= M. Ángeles Serrano =

Spanish physicist and network scientist

Maria Ángeles (Mariangeles) Serrano Moral is a Spanish network scientist and condensed-matter physicist. She is an ICREA Research Professor in the Department of Condensed Matter Physics of the University of Barcelona.

==Education and career==
Serrano received a bachelor's degree in physics from the University of Barcelona in 1994. She continued at the university for a Ph.D. in theoretical physics in 1999, and a master's degree in mathematical finance in 2000. Her doctoral dissertation, The motion sensing problem in spherical gravitational wave detectors, concerned gravitational-wave astronomy and was supervised by J. Alberto Lobo Gutiérrez.

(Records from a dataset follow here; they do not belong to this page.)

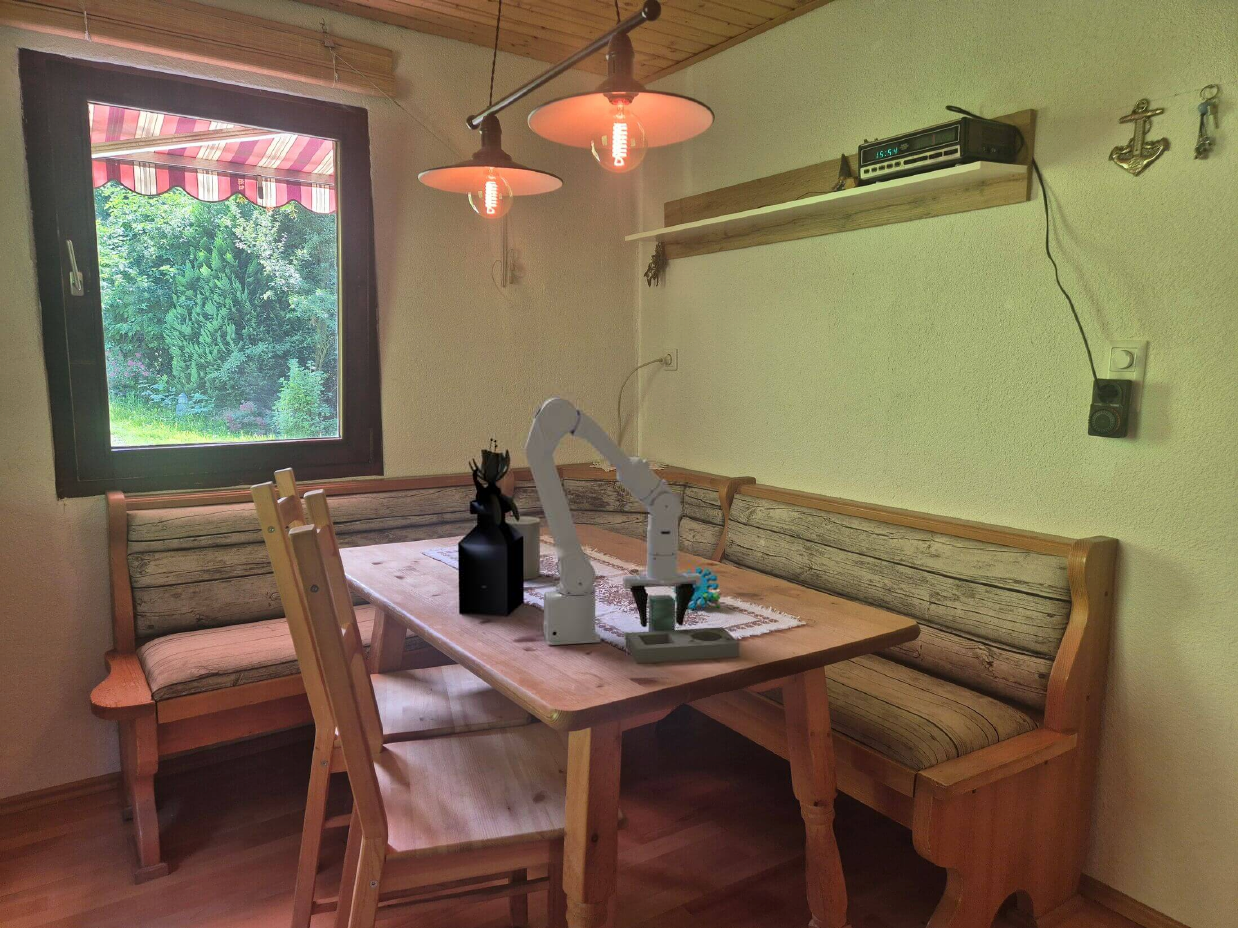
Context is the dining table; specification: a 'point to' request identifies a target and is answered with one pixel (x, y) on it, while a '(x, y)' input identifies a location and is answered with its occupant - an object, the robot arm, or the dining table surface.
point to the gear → (704, 590)
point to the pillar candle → (529, 543)
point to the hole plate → (681, 645)
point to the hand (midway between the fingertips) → (661, 624)
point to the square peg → (661, 613)
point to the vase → (491, 546)
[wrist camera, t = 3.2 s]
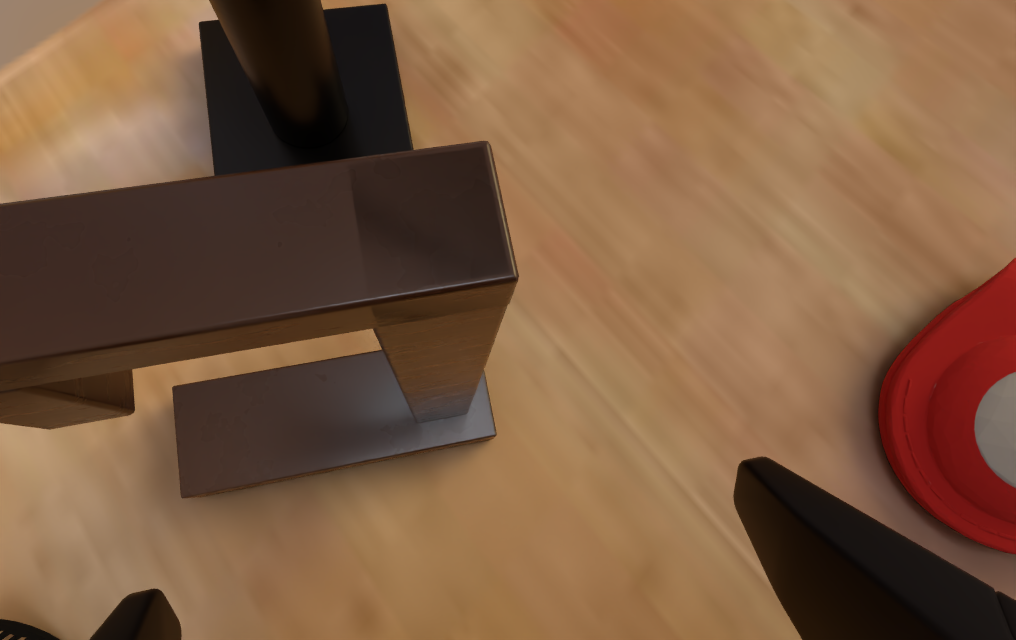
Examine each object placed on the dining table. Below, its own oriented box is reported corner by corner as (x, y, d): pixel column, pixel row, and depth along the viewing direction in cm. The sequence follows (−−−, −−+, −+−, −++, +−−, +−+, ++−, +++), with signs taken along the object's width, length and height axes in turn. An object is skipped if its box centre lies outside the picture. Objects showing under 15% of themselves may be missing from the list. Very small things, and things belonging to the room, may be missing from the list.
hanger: (493, 438, 20) (606, 345, 6) (199, 497, 19) (-488, 544, 5) (475, 342, 21) (538, 64, 7) (190, 392, 20) (-434, 175, 6)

While working towards her doctorate, she also taught at a secondary school in Barcelona, and after completing her doctorate, she worked for four years as an information technology consultant and investment manager. She returned to academia in 2004 for a series of postdoctoral research positions at the University of Barcelona, Indiana University in the US, Institute for Scientific Interchange in Italy, École Polytechnique Fédérale de Lausanne in Switzerland, and the Institute for Cross-Disciplinary Physics and Complex Systems at the University of the Balearic Islands in Mallorca. She returned to the University of Barcelona in 2009 as a Ramón y Cajal Research Associate, and in 2015 became ICREA Research Professor and associate professor at the University of Barcelona.

==Recognition==
Serrano was named as a Fellow of the American Physical Society (APS) in 2024, after a nomination from the APS Topical Group on Statistical and Nonlinear Physics, "for seminal contributions to the physics of complex networks, in particular the foundations of network geometry and advances in the analysis and modeling of weighted networks".